■ EXERCISE INPUTS:

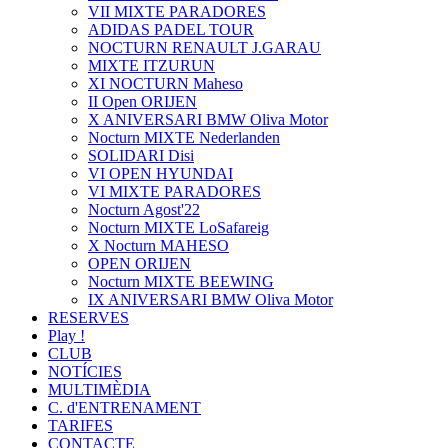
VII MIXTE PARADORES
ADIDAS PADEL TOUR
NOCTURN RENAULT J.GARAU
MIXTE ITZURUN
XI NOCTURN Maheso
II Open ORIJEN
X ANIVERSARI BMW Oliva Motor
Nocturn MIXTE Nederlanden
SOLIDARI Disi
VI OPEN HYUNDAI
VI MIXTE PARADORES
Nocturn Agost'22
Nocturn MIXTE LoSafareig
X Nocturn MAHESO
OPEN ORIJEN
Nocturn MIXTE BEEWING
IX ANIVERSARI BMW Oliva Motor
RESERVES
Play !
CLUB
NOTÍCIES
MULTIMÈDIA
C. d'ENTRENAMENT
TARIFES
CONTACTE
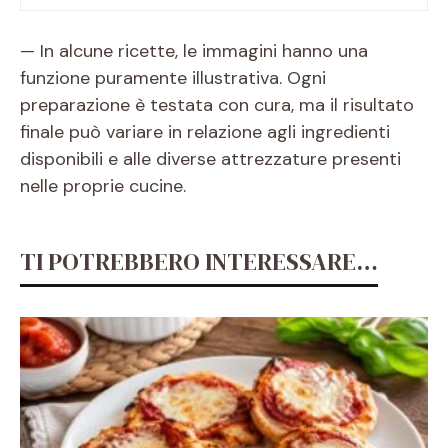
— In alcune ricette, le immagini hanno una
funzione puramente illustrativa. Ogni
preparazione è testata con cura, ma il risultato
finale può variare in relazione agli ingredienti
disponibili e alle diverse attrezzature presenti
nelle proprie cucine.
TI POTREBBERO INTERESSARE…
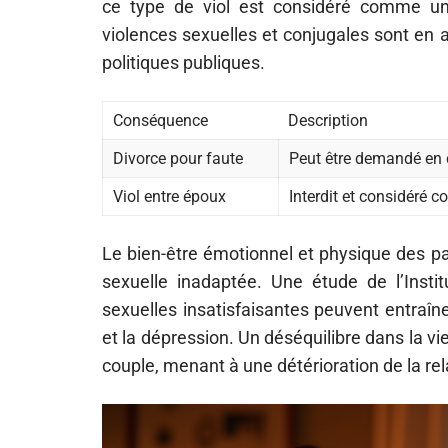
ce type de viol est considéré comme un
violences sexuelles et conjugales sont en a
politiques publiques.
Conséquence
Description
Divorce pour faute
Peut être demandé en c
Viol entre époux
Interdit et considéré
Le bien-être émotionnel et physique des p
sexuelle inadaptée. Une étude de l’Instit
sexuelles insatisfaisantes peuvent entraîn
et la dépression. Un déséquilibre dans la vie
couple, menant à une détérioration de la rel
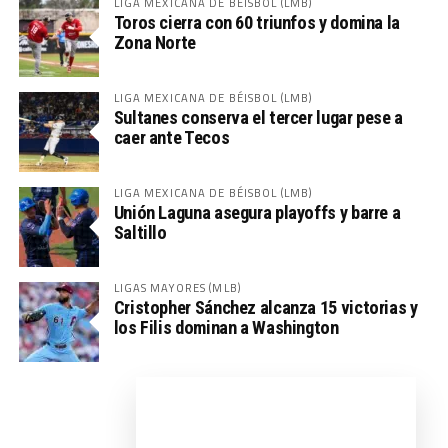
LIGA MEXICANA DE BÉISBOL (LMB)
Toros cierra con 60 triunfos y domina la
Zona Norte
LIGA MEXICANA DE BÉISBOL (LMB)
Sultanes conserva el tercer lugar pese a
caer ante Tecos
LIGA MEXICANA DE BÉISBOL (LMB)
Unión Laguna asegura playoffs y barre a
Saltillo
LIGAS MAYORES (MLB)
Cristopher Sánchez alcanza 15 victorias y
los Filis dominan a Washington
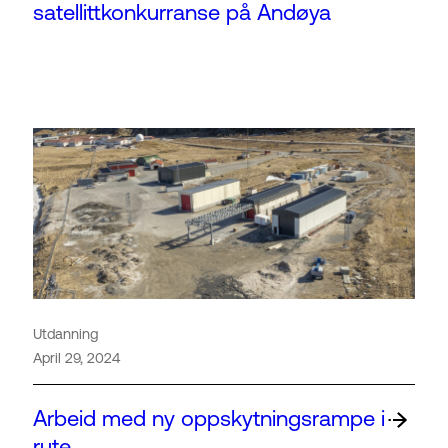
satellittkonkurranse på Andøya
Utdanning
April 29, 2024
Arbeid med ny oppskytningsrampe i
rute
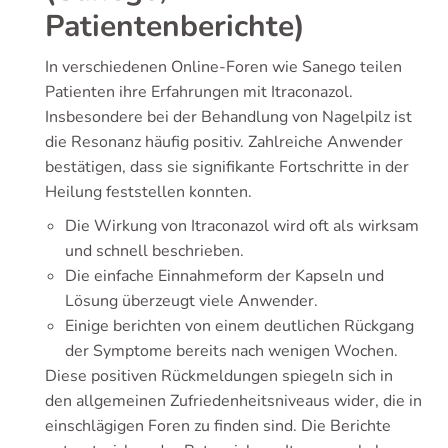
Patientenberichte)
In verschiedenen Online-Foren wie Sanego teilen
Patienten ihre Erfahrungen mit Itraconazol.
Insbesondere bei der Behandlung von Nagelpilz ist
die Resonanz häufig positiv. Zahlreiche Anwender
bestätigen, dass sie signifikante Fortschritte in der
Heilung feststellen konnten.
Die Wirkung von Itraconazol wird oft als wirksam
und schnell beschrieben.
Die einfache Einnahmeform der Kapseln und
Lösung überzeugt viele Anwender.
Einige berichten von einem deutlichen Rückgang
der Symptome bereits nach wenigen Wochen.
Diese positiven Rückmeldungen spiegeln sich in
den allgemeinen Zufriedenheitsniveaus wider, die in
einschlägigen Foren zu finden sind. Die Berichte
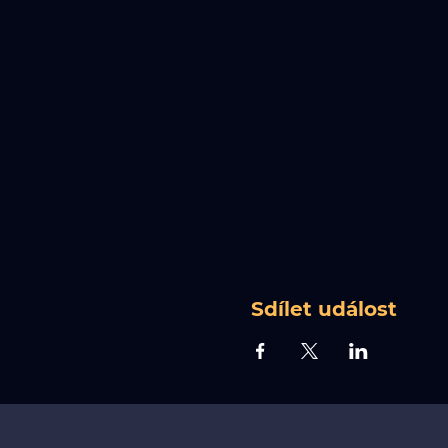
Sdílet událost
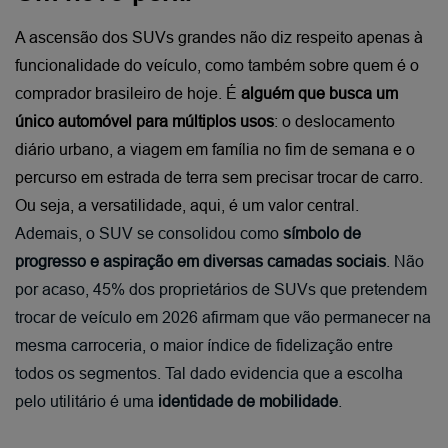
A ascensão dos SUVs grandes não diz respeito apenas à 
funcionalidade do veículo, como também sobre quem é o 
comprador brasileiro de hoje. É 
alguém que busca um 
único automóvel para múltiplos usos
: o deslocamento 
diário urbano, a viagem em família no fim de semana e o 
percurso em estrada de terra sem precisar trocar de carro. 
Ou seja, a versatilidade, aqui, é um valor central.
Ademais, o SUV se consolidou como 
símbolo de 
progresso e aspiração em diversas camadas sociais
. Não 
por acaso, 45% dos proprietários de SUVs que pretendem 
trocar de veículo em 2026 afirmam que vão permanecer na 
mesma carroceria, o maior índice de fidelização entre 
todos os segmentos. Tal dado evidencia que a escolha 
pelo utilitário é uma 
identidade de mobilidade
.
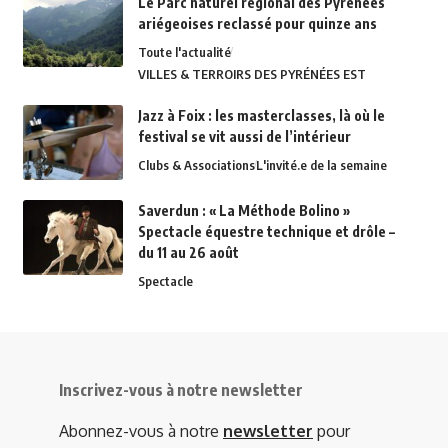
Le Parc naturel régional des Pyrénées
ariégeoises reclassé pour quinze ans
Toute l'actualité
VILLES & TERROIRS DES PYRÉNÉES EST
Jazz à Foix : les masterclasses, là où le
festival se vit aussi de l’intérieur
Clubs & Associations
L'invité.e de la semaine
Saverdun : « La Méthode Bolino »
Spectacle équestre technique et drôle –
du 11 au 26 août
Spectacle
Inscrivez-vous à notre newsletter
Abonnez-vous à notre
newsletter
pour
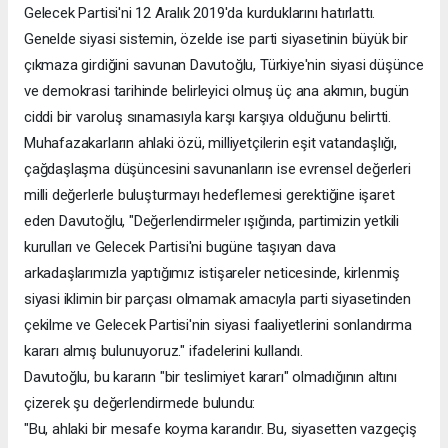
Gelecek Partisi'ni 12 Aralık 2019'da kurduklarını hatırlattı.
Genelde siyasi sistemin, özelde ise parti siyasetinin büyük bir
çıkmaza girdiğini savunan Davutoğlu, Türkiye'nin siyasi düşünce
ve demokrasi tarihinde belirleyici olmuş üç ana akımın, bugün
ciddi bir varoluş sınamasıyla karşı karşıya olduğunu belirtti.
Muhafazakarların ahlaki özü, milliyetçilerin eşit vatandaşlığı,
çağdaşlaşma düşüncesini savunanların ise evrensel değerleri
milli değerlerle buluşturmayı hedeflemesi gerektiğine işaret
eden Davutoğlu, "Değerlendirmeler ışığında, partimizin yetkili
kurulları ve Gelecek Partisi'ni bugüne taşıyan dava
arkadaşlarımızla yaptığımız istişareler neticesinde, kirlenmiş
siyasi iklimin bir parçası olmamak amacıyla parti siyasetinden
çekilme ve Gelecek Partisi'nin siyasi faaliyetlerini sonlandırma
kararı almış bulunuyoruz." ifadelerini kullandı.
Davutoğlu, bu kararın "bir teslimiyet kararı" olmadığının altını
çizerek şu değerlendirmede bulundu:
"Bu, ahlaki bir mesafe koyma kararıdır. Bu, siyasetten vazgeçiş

---

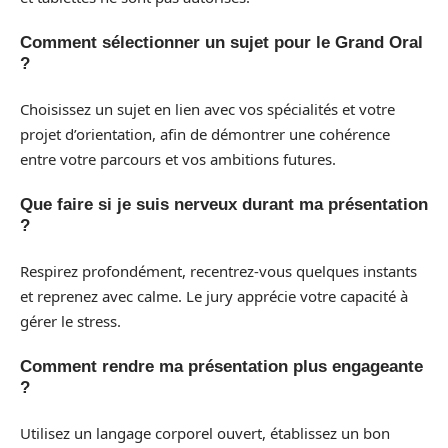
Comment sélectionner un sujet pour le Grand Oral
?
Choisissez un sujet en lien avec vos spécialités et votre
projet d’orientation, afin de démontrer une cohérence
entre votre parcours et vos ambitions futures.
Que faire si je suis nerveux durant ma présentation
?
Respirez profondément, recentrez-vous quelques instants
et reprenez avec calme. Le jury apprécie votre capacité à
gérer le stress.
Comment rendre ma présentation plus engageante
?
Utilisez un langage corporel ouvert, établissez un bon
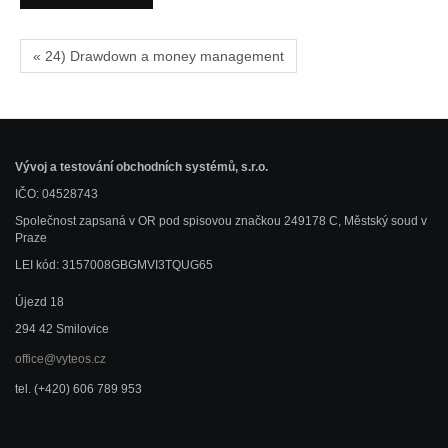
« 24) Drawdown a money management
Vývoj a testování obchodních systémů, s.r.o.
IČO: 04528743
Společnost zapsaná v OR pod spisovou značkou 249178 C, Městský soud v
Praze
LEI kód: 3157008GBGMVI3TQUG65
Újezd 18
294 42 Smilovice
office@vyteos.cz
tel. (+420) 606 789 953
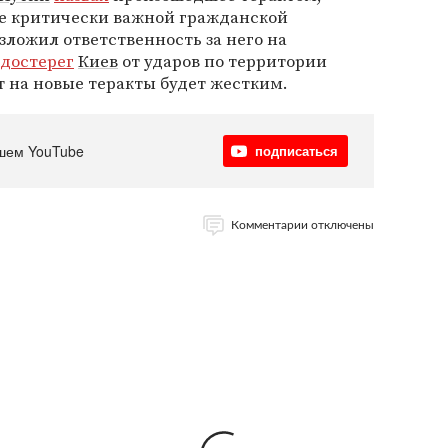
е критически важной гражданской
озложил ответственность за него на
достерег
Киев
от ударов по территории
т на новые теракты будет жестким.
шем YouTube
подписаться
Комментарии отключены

■ YOUR ASSIGNMENT: Rewrite the listing from the line with "е критически важной гражданской" to the line with "Комментарии отключены", putting "подпишитесь" in place of "подписаться" and keeping everything else the same.

■ RESULT OF THIS TASK:
е критически важной гражданской
озложил ответственность за него на
достерег
Киев
от ударов по территории
т на новые теракты будет жестким.
шем YouTube
подпишитесь
Комментарии отключены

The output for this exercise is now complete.